Carbon capture and sequestration have been about research and very little about actually putting the technology to real use. In this four-part series, we'll examine some of the issues and possible solutions.
How do you combat a necessary evil on a budget? That's the dilemma with carbon capture. Scientists, policy makers and energy companies all agree that carbon dioxide from coal burning plants needs to be kept out of the atmosphere. The problem is how to do it without running up expenses that will make China, India, the United States and even Europe retreat behind years of prototype trials.
Thus far, carbon capture and sequestration (CCS) has been concerned with research and very little about actually putting the technology to real use. In Part I: Carbon Storage, the Money and the Market, we examined the history of carbon capture. Below we'll look at some of the forces driving the carbon market.
Part II: Carbon Economics
The Market
Carbon capture and sequestration has the potential to account for 220 to 2,200 gigatons of CO2 over the next century, says the Intergovernmental Panel on Global Change (IPCC). It's a nice vague number. In a single year, Europe generates about 4 gigatons. About half of the CO2 generated worldwide comes from stationary sources like power plants that could potentially be equipped with CCS.
The total cost for CCS depends on when it is built and the volumes and technological breakthroughs of the future. Experimental CCS plants will be able to sequester and store CO2 at a cost of $80 to $120 per ton (€60 to €9), according to a McKinsey report on CCS. That includes capture, transport and storage. Capture accounts for about two-thirds of the cost.
Early commercial-scale projects – those that might be built in the 2015 to 2025 time frame – might do the whole job for $67 to $47 per ton, which could drop to $40 to $60 per ton by 2030, which is comparable with expected carbon cap fees at the time. Thus, CCS could pay for itself. Further reductions of $7 to $10 per ton are possible at that time.

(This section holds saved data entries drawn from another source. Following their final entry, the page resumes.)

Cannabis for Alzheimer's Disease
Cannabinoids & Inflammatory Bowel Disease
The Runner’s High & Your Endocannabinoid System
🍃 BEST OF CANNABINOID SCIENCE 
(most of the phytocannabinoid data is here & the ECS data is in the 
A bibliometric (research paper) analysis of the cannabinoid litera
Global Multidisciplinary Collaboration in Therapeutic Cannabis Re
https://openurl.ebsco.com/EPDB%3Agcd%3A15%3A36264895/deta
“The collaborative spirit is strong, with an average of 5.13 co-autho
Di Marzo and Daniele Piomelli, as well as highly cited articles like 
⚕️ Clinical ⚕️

The least expensive storage would be in onshore, shallow and highly permeable reservoirs. Places with an existing infrastructure like Germany's Ruhr Valley are a key example. McKinsey, in fact, estimates that only around 3.5 gigatons a year could be abated through CCS. At $45 a ton, that's $157 billion of CCS a year.
The Business Case
The investments needed to make CCS become a commercially competitive alternative are obviously massive. But who's going to foot the bill? And why? Big oil companies are already familiar with much of the technology used for CCS. But the utility companies are also players in the game since they are choosing where to buy the power used in the grid. Until now the utility industry has been focused on reliability and low cost. But that might need to change if the initially much more expensive power from CCS power plants will get a chance to get on the grid.